The last song in this list about James Dean is about James Dean himself, by none other than the legend Hillary Duff. I guess we can say that James Dean will always be a prominent figure in most songs about blue eyes. With Dean setting the bar high ever since his period of prominence, Duff emphasizes in the song that no one will ever be like him. She even went on to stress that anyone who tries hard to mimic him should stop. This scenario further cements the legacy and impact of the blue-eyed legend on the global community. We couldn’t agree more, Hillary!

28.“Ocean Eyes” by Billie Eilish

While the 7-time Grammy winner uses the color of the ocean to describe the eyes, we’re pretty sure that oceans are commonly blue. The song’s message is direct, with Eilish comparing her attraction to a person to the complexities of the ocean.

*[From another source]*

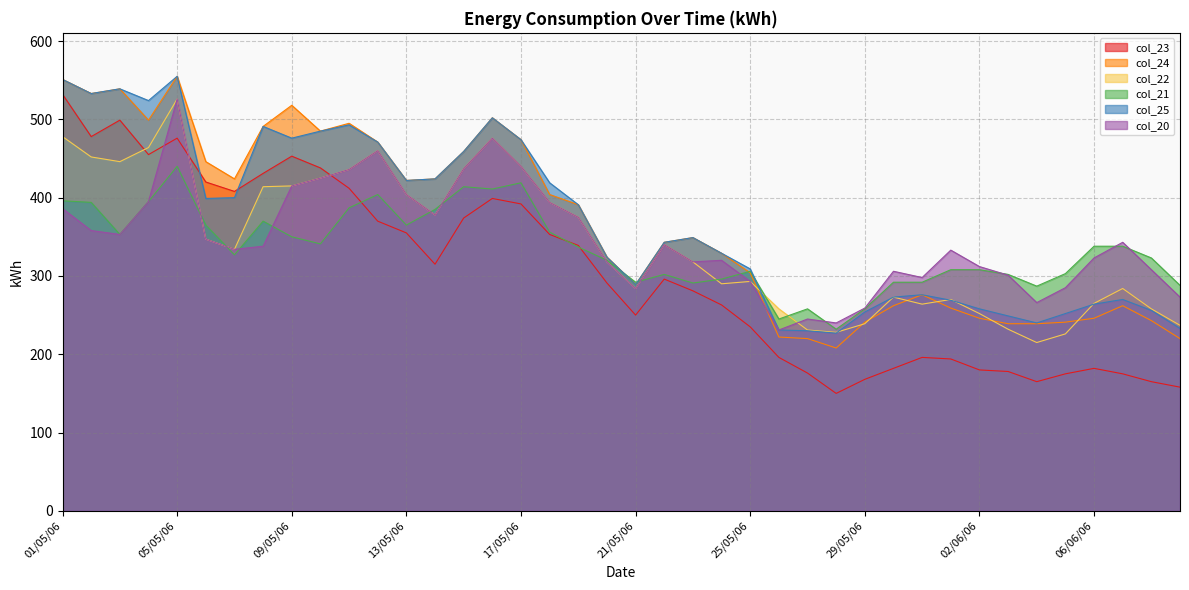

At which label does col_21 first exceed 337?

01/05/06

In the track, she talks about the depth she has fallen for the individual, emphasizing how her significant other’s eyes deepen her attraction. Its accompanying musical production is based mainly on contemporary lyrical dance.

29.“Music to My Eyes” by Lady Gaga and Bradley Cooper

Also included in 2018’s A Star Is Born original soundtrack, “Music to My Eyes” is another direct reference to Ally’s admiration for the blue-eyed rockstar, Jackson Maine. Lyrically, the track references music, through a metaphor, for searching far and wide for great love and wanting to fall deep with them.

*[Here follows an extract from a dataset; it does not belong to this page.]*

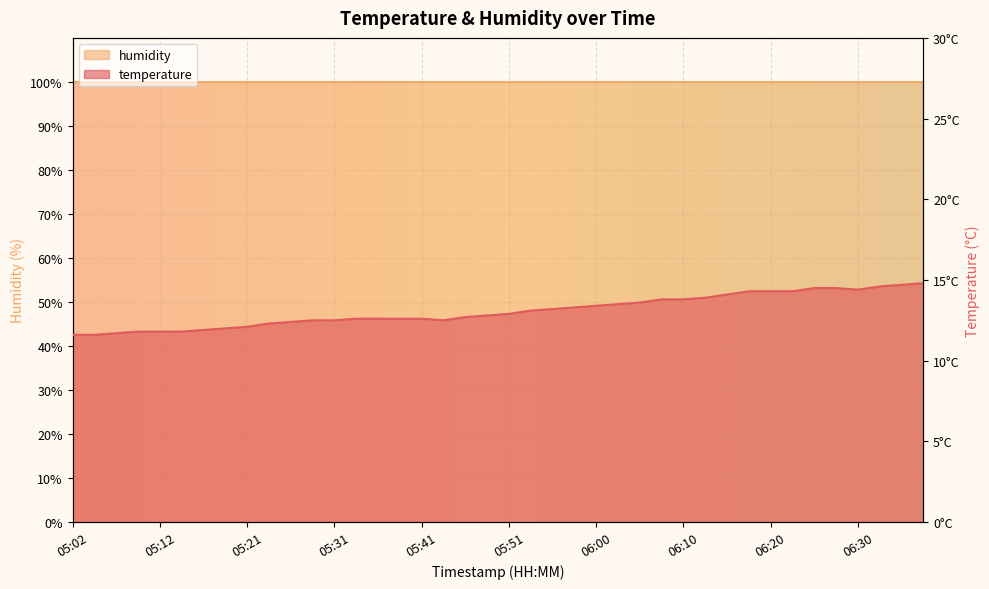

What is the greatest value displayed?

14.8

This is greatly important in enriching the film’s narrative for their love for music, with performing as the characters’ common ground together. Unlike the solo cut “Always,” “Music” is a collaboration between the two actors, with opposite voices complementing together.

30.“Behind Blue Eyes” by The Who

As the final entry in this list of songs about blue eyes, let’s have this song about Jumbo. “But who is Jumbo?” you ask. Well, Jumbo is a character created by The Who for their aborted project Lifehouse. Singing from the first-person view of Jumbo, who was characterized by being full of angst most of the time due to the social and environmental pressure and temptation he receives.

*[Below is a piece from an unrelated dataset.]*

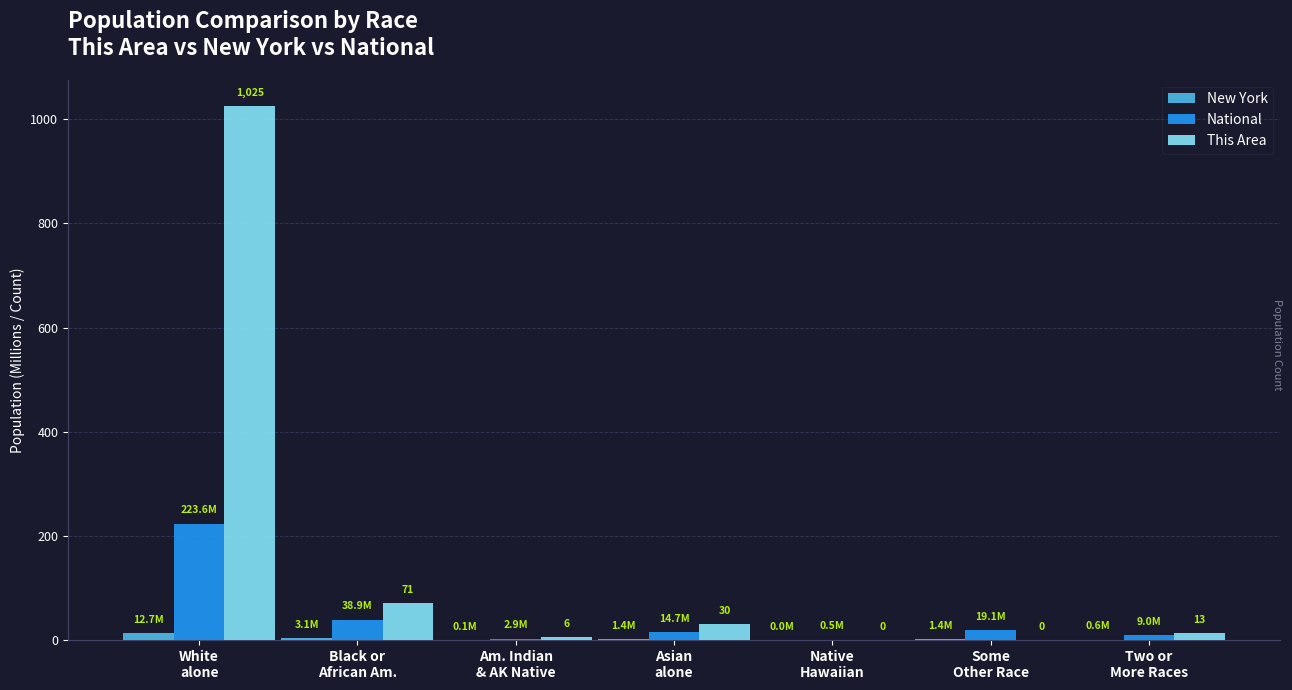

Which series changed the most between White
alone and Am. Indian
& AK Native?

This Area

The protagonist feels that he was being forced into a perception of being a villain, while he thinks that he was always a good guy. Praises for the song, particularly for its rock opera production, fitting to the narrative!

In Conclusion

While the full list of songs about blue eyes, James Dean, or anything in between goes on and on, it’s refreshing to see a diverse discography under the theme. It shows that music can be expressed beyond love for many different reasons. Music can also communicate betrayal, grief, celebrations, and even one’s political stand.

It’s more astonishing that the concept of “blue eyes” has been used to demonstrate these messages to the people, a fraction of a million reasons that prove that music is indeed universal.